There's three things

The true performance difference between forecasters and CIA analysts with classified info (0%??)
What Goldstein found about a related but quite different quantity (34.7%)
What NPR etc reported (30%)

The important misconception is using (2) as if it was (1). Sentence A is about misunderstanding the relationship between the above three things, so it seems fine to use the number from (3). We haven't seen anyone with misconceptions about the precise 34.7% figure and we're not attributing the error to Goldstein et al.

Tim OliverMar 7 20221

Curious: You say the 2015 Seth Goldstein "unpublished document" was "used to justify the famous 'Supers are 30% better than the CIA' claim."

But that was reported two years earlier, in 2013: https://www.washingtonpost.com/opinions/david-ignatius-more-chatter-than-needed/2013/11/01/1194a984-425a-11e3-a624-41d661b0bb78_story.html.

So how was the 2015 paper the justification?

Misha_YagudinMar 7 20228

The linked story doesn't cite another paper, so it's hard to guess their actual source. Generally, academic research takes a while to be written and get published; the 2015 version of the paper seems to be the latest draft in circulation. It's not uncommon to share and cite papers before they get published.

Tim OliverMar 7 20221

Thanks for the clarification, @Misha-Yagudin.

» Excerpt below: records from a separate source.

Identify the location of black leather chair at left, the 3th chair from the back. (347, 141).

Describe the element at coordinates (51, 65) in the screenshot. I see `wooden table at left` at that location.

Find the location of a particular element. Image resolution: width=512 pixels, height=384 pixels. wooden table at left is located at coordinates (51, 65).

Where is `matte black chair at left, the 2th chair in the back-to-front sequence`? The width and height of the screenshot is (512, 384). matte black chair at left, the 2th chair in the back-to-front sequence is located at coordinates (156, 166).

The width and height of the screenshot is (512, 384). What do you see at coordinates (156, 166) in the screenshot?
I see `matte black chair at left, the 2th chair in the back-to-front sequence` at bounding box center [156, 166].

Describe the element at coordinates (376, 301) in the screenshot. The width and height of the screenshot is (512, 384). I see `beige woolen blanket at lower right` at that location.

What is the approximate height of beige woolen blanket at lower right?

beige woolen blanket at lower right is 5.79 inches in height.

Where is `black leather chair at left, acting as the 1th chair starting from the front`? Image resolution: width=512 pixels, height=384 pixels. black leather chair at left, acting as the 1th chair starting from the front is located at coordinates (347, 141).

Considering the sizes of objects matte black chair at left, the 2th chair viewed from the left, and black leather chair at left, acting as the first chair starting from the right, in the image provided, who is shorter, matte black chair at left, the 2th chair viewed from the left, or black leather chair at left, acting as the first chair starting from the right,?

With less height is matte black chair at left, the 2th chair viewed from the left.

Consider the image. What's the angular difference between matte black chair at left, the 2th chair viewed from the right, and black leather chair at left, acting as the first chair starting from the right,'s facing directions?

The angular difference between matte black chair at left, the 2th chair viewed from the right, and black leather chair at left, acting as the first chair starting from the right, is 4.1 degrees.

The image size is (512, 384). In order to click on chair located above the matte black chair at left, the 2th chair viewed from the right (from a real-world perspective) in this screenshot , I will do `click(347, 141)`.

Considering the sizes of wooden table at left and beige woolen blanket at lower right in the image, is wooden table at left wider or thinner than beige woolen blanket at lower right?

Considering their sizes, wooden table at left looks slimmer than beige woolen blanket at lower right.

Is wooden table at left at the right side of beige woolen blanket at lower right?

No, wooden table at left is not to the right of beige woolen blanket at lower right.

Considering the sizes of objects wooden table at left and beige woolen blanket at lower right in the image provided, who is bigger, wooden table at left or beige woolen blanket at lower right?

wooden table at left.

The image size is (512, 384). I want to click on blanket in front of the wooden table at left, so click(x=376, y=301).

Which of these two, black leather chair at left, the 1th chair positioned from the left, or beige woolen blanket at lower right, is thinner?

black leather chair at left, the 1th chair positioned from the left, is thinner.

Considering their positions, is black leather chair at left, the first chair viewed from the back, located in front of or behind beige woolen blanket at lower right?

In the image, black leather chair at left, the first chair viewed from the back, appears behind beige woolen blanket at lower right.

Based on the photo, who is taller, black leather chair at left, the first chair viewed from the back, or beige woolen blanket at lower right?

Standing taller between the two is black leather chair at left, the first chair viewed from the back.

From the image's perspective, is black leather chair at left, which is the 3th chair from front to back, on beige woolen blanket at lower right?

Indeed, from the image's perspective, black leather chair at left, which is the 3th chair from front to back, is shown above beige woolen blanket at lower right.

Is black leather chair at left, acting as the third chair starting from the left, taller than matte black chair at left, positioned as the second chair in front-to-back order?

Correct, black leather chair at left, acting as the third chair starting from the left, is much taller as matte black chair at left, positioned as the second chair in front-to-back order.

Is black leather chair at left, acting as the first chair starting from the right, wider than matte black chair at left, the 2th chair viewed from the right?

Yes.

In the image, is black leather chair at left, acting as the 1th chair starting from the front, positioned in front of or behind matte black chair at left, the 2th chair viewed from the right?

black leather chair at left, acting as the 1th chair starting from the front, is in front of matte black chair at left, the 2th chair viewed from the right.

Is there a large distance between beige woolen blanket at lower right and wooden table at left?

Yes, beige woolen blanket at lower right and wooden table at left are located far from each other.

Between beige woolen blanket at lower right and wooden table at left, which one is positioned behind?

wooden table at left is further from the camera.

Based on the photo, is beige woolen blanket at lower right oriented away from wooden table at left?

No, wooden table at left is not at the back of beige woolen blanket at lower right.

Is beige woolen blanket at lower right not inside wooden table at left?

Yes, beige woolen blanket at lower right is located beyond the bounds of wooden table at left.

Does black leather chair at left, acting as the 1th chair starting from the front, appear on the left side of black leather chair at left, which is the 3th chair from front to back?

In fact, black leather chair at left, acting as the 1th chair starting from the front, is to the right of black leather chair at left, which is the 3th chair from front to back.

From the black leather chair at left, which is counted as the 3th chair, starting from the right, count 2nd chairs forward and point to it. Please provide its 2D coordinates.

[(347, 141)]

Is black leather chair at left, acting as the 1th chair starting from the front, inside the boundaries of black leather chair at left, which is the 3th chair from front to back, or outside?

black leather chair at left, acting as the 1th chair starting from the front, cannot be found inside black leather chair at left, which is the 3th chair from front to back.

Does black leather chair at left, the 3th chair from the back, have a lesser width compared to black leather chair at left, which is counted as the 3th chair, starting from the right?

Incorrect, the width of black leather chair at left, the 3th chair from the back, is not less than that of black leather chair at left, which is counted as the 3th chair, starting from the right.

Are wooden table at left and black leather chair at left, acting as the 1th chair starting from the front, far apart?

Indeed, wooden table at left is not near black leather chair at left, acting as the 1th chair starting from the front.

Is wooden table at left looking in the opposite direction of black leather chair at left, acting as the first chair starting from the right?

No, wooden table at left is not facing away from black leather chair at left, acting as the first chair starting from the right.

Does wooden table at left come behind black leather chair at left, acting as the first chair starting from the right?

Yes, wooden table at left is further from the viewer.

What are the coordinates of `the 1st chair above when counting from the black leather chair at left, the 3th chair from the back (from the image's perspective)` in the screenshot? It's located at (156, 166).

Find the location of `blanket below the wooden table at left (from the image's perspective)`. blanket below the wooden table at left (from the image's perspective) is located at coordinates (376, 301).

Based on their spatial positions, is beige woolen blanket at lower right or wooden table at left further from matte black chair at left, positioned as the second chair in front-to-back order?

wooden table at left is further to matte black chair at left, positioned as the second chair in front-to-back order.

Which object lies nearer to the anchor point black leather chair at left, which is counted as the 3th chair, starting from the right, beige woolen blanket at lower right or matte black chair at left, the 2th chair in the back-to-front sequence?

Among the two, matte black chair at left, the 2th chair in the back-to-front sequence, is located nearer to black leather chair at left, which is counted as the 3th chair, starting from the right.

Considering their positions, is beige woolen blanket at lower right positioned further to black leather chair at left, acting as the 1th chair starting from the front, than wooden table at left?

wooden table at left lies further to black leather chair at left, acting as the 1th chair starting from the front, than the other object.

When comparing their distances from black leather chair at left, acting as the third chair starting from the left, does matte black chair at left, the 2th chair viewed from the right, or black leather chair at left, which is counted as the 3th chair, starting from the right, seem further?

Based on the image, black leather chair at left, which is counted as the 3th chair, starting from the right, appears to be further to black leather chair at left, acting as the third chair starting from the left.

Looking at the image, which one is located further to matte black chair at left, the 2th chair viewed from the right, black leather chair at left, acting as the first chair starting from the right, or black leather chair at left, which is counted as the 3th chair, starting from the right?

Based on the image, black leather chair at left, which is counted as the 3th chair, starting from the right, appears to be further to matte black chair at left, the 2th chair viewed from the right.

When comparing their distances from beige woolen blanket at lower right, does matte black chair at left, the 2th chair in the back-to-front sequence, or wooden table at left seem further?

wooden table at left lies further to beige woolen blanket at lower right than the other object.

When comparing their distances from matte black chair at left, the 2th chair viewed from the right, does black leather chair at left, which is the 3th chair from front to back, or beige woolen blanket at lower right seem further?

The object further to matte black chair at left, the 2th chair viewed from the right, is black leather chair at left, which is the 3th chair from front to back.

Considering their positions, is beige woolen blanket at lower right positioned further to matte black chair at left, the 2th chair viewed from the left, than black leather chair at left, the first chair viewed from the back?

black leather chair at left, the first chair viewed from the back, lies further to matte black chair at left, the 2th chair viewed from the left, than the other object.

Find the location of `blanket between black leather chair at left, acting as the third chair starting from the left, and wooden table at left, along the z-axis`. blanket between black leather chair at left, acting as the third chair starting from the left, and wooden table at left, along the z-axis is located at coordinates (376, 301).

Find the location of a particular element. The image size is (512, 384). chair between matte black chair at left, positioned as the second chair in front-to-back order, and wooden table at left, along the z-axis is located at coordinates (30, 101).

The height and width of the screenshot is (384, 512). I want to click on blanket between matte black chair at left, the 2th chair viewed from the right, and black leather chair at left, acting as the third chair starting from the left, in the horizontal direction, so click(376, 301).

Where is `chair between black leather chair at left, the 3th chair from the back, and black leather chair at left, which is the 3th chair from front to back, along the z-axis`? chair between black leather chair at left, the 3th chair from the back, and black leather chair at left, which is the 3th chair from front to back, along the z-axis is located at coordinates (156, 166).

So to be clear, in his November 1, 2013 article, David Ignatius had access to forecasting data from the period August 1, 2013 through May 9, 2014!! (See section 5 of the Seth Goldstein paper underlying your analysis).

That, my friend, is quite the feat!!

Misha_YagudinMar 7 20224

Good catch, Tim! Well, at least Good Judgement Inc. (and some papers I've seen) cite Goldstein et al (2015) straight after David Ignatius's 30% claim: https://goodjudgment.com/resources/the-superforecasters-track-record/superforecasters-vs-the-icpm/

If you by any chance have another paper^[1] or resource in mind regarding the 30% claim, I would love to include it in the review.

Note that Goldstein et al don't make that claim themselves, their discussion and conclusion are nuanced. ↩︎

technicalitiesMar 8 20223

Christian Ruhl confirms that results from ACE were leaked early to Ignatius.